Labor's economic statement

February 12, 1992
Issue 

Labor's economic statement

The Labor Party left was on the right track with its call last week for increased public spending to create employment in the coming February 26 economic statement. A delegation consisting of Senator Bruce Childs and MPs Andrew Theophanous and Stewart West put the proposal to Prime Minister Paul Keating on February 6. Their proposed $3 billion package would not be enough to eliminate unemployment, but it would be a step in the right direction.

No other option presently before the government offers any prospect of serious improvement in the employment situation. It is particularly grotesque to see Keating and other Labor government leaders trooping around the country consulting with big business in the lead-up to the economic statement. What do they expect to hear that they haven't been hearing for the past decade? Internationally and in this country, big business had a free run through the '80s, and it created the present situation.

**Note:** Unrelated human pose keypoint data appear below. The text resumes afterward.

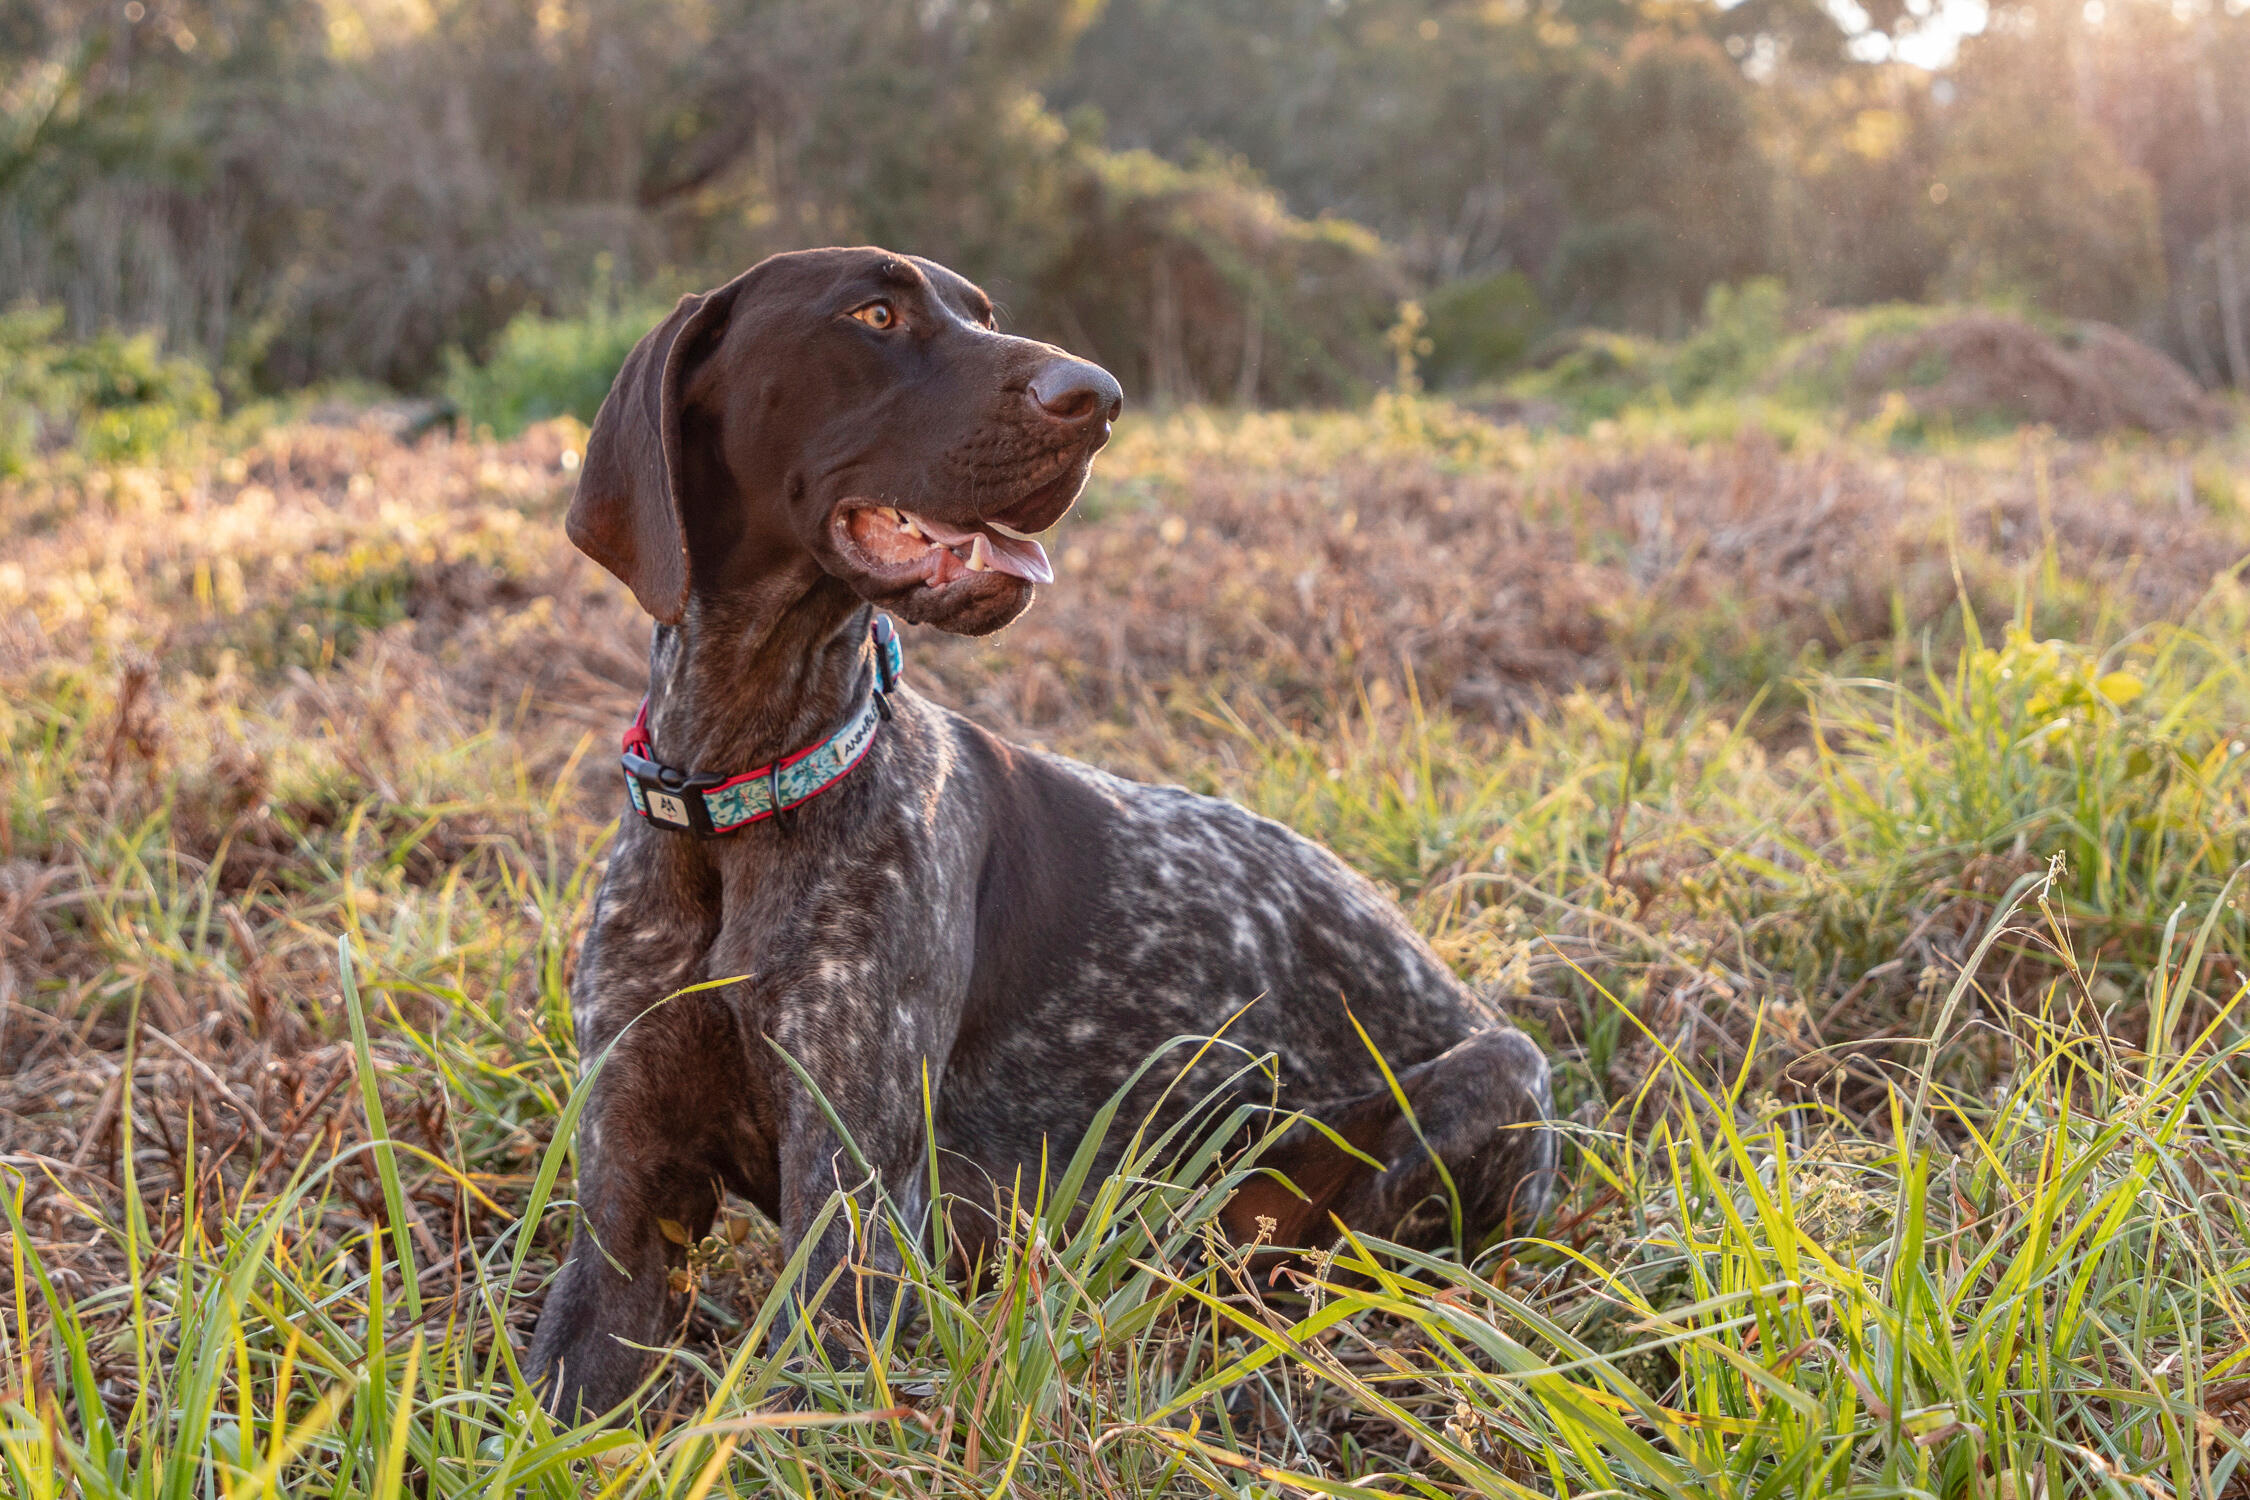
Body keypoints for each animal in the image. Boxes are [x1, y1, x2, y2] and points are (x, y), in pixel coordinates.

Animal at [525, 246, 1558, 1417]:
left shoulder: (848, 1228)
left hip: (1498, 1075)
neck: (744, 782)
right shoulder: (621, 1214)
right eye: (873, 314)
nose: (1098, 399)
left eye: (983, 314)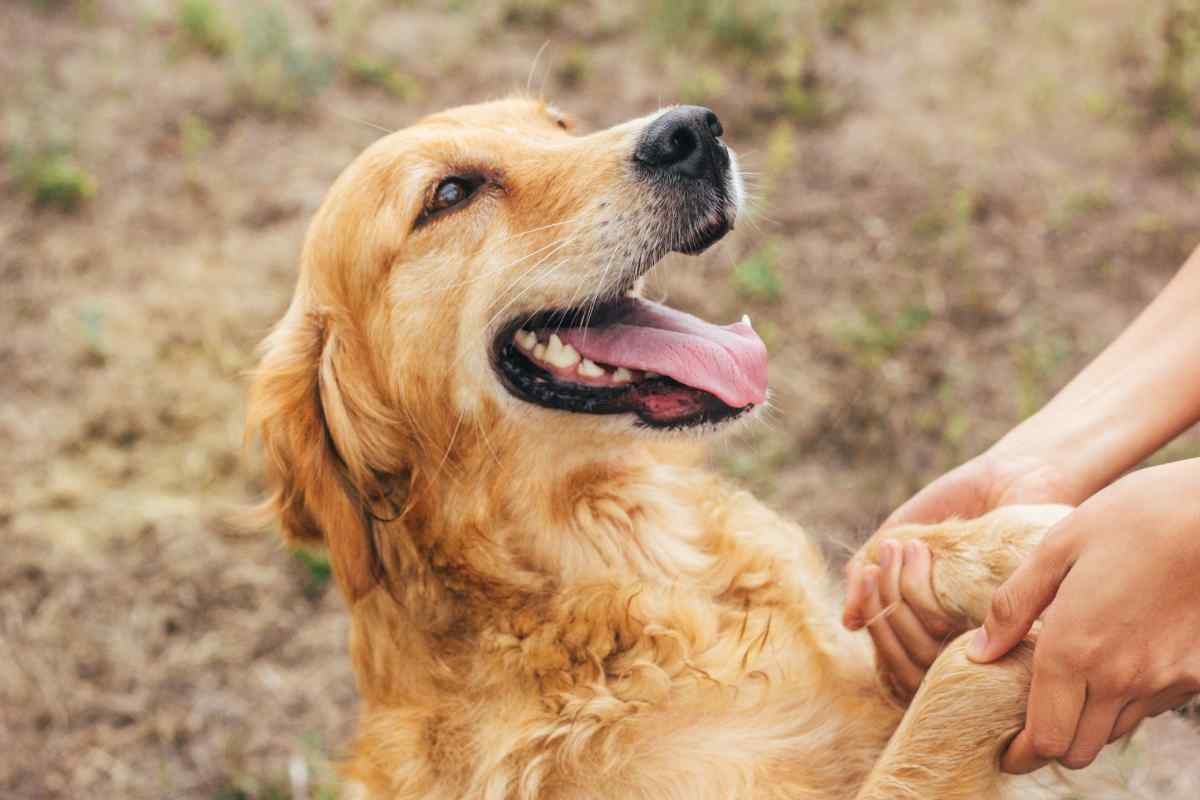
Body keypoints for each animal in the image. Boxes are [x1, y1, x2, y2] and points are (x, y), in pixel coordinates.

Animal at [248, 97, 1128, 796]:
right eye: (451, 193)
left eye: (558, 124)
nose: (692, 131)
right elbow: (954, 691)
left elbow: (887, 553)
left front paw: (1019, 545)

It's well past time for a new direction.

The Labor left's proposal has some weaknesses, such as incentives for exporters. The business attitude to incentives is to take the money and run; anyone who can't see that today must have lived through the past decade in a paper bag (or Parliament House, which is close enough to the same thing). Business does only what's good for business, and the present situation makes it clear that's not what's good for the rest of us.

The recession/depression is not just the creation of a few boom and bust speculators such as Alan Bond and Christopher Skase. It is an inevitable part of the capitalist economic cycle. Those who accept the present economic system must also accept the periodic mass unemployment and hardship that it creates.

While the Labor left's proposal falls well short of a vision for a sustainable new direction, it is a start. At least it marks a departure from the superstitious theory that the capitalist market is some sort of magical entity capable of regulating all human activity. If this country is to be lifted out of recession by deliberate economic decisions and not simply left to wait it out until the recession/depression hits bottom, massive spending on socially useful, environmentally benign public works is a necessary first step.